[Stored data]
[Start of section]

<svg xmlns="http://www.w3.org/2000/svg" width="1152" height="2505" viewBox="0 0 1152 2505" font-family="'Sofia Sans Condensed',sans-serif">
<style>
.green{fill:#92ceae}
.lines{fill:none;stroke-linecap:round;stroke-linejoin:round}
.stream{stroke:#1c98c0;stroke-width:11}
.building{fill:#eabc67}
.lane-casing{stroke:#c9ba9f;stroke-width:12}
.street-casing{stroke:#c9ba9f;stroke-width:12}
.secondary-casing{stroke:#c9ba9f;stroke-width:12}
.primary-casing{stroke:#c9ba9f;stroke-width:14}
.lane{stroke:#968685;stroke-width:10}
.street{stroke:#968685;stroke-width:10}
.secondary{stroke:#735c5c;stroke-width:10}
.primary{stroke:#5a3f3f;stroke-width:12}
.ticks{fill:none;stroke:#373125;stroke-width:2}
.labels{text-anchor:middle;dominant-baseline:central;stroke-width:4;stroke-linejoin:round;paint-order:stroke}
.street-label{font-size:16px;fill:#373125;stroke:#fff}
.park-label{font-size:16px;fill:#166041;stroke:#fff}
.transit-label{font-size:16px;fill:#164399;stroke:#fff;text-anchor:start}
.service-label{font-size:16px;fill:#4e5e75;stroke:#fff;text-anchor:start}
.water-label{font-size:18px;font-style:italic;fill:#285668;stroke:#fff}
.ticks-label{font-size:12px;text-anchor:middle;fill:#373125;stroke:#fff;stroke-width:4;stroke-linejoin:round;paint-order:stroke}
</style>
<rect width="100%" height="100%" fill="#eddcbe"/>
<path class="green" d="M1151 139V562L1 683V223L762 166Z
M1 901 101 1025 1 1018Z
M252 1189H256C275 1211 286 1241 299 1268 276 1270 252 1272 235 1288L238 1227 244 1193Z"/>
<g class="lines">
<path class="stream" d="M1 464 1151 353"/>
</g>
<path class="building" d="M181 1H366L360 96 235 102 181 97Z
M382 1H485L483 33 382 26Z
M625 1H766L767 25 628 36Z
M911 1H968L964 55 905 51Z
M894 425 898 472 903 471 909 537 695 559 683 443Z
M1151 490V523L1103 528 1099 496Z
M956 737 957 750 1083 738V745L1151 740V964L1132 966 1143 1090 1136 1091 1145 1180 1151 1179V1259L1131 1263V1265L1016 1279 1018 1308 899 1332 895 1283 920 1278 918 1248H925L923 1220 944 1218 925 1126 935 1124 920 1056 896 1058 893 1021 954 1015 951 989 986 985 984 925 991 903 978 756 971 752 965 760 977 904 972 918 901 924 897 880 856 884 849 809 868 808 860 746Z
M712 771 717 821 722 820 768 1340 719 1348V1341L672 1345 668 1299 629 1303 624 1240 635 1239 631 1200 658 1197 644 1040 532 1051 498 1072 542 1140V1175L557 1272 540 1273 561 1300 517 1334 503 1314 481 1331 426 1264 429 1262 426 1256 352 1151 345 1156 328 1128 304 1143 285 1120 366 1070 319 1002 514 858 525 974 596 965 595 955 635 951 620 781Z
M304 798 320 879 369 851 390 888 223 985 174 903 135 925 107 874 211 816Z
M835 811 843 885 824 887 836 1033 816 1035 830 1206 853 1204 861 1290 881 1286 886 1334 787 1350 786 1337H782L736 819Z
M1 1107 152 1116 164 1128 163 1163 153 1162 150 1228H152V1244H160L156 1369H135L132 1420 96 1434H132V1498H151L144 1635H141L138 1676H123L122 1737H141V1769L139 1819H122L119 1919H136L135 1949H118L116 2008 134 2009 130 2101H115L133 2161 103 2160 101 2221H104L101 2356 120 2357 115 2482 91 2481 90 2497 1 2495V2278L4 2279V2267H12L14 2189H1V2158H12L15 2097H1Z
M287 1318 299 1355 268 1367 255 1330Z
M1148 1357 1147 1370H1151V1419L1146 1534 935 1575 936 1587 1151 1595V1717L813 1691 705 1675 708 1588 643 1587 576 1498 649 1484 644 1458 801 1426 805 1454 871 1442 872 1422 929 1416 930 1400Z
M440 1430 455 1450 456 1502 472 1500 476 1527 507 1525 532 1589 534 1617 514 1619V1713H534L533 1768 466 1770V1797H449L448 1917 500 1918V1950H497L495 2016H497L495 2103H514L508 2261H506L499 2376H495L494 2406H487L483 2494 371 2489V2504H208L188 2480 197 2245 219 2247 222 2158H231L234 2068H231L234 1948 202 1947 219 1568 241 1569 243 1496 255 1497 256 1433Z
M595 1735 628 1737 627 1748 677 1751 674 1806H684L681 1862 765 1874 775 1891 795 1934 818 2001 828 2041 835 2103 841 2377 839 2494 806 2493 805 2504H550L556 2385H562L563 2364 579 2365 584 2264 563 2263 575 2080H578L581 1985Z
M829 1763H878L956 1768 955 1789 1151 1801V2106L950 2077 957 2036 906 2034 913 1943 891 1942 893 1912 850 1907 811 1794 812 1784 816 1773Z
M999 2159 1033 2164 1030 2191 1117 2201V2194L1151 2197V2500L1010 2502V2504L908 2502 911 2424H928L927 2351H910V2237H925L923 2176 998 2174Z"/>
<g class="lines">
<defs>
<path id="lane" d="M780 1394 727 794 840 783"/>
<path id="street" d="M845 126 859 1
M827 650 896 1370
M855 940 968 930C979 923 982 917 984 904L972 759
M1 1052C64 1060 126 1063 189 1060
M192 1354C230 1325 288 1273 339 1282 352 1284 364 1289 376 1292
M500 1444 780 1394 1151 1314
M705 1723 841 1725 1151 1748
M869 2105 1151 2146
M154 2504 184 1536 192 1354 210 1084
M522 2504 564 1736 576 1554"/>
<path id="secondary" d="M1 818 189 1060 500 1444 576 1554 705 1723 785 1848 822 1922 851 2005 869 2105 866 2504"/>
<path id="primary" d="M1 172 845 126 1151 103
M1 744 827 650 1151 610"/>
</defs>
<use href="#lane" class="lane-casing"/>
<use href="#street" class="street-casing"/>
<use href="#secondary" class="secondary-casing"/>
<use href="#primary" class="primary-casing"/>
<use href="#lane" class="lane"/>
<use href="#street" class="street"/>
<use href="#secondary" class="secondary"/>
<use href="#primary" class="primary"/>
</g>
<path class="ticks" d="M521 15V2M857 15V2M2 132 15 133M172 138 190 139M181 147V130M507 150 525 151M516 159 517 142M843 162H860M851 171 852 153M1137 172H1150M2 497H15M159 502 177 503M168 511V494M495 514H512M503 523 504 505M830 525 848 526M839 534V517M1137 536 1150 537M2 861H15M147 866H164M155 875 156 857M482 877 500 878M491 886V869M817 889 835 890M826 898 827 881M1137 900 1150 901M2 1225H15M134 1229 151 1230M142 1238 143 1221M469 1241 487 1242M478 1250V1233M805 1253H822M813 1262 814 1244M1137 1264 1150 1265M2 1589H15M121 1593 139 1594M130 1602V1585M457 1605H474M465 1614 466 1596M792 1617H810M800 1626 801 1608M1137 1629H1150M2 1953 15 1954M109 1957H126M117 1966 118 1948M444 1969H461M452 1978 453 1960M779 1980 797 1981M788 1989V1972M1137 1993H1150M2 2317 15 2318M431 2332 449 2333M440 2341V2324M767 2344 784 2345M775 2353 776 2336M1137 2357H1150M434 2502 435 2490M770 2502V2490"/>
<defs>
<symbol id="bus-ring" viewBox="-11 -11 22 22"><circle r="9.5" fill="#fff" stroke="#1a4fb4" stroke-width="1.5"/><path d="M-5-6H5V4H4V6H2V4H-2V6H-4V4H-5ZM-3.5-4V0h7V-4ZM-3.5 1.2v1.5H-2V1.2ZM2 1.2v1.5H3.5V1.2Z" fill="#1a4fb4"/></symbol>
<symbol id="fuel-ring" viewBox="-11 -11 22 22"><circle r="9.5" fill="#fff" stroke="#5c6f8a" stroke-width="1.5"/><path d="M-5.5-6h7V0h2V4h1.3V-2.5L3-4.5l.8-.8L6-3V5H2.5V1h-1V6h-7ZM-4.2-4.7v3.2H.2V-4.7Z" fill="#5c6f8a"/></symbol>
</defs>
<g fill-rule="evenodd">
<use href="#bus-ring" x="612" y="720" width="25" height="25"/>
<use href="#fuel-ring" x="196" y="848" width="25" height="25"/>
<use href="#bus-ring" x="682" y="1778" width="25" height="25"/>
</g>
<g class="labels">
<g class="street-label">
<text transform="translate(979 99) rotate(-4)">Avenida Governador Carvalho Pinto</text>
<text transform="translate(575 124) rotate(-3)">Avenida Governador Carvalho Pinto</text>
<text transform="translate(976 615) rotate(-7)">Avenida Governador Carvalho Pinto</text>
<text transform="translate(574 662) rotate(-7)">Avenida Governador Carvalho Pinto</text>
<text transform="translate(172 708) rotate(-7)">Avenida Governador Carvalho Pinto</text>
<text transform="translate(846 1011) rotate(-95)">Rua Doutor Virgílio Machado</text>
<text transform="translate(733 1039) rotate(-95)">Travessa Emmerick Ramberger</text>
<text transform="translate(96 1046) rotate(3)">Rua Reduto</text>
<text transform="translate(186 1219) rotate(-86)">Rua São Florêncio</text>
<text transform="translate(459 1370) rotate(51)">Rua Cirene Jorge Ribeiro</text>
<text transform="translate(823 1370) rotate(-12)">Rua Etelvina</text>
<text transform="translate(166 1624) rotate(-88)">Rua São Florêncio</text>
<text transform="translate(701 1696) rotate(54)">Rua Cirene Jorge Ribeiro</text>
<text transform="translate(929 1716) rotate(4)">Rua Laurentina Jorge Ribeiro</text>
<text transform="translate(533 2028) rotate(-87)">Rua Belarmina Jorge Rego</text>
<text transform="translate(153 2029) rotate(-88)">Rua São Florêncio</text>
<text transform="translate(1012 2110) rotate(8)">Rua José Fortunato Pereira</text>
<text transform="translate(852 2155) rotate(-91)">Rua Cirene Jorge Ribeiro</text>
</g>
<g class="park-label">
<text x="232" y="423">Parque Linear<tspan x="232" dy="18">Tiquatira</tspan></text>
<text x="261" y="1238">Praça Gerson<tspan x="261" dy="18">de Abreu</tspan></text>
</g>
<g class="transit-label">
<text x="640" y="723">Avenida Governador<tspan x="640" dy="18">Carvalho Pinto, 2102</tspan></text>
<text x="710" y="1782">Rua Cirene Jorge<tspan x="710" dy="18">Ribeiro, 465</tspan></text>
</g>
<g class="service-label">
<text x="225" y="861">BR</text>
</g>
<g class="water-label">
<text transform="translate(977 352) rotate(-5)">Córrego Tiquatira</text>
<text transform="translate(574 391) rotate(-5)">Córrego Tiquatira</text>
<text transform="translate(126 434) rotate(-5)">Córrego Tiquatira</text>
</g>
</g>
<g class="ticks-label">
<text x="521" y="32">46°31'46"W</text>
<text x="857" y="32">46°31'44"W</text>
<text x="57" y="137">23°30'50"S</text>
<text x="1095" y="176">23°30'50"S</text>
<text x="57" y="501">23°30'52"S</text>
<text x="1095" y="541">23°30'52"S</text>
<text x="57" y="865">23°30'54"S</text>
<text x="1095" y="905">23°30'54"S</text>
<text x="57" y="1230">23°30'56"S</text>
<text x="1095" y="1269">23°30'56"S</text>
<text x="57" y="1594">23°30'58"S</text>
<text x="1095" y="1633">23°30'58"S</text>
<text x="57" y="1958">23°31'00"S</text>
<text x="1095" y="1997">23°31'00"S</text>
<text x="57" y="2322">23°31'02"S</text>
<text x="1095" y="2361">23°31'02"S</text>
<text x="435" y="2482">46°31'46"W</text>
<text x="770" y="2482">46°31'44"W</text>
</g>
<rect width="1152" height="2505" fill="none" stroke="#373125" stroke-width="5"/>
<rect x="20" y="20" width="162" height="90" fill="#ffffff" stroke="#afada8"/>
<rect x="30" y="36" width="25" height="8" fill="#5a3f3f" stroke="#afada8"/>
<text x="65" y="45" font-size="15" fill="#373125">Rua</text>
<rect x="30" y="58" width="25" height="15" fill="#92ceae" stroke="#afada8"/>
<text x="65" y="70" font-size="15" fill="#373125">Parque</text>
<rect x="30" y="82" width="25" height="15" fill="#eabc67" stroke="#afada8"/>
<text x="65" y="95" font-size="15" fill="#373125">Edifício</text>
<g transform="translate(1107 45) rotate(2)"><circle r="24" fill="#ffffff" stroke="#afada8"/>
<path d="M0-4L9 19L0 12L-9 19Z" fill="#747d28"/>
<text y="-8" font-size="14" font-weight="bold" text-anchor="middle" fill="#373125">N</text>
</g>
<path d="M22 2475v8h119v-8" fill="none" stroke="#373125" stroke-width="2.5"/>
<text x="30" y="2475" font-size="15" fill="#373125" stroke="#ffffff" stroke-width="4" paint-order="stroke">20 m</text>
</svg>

[End of section]

PROBLEM DETAILS. Working from the entries above, filter out every line that lacks "circle" and copy what remains.

ANSWER TO THE PROBLEM.
<symbol id="bus-ring" viewBox="-11 -11 22 22"><circle r="9.5" fill="#fff" stroke="#1a4fb4" stroke-width="1.5"/><path d="M-5-6H5V4H4V6H2V4H-2V6H-4V4H-5ZM-3.5-4V0h7V-4ZM-3.5 1.2v1.5H-2V1.2ZM2 1.2v1.5H3.5V1.2Z" fill="#1a4fb4"/></symbol>
<symbol id="fuel-ring" viewBox="-11 -11 22 22"><circle r="9.5" fill="#fff" stroke="#5c6f8a" stroke-width="1.5"/><path d="M-5.5-6h7V0h2V4h1.3V-2.5L3-4.5l.8-.8L6-3V5H2.5V1h-1V6h-7ZM-4.2-4.7v3.2H.2V-4.7Z" fill="#5c6f8a"/></symbol>
<g transform="translate(1107 45) rotate(2)"><circle r="24" fill="#ffffff" stroke="#afada8"/>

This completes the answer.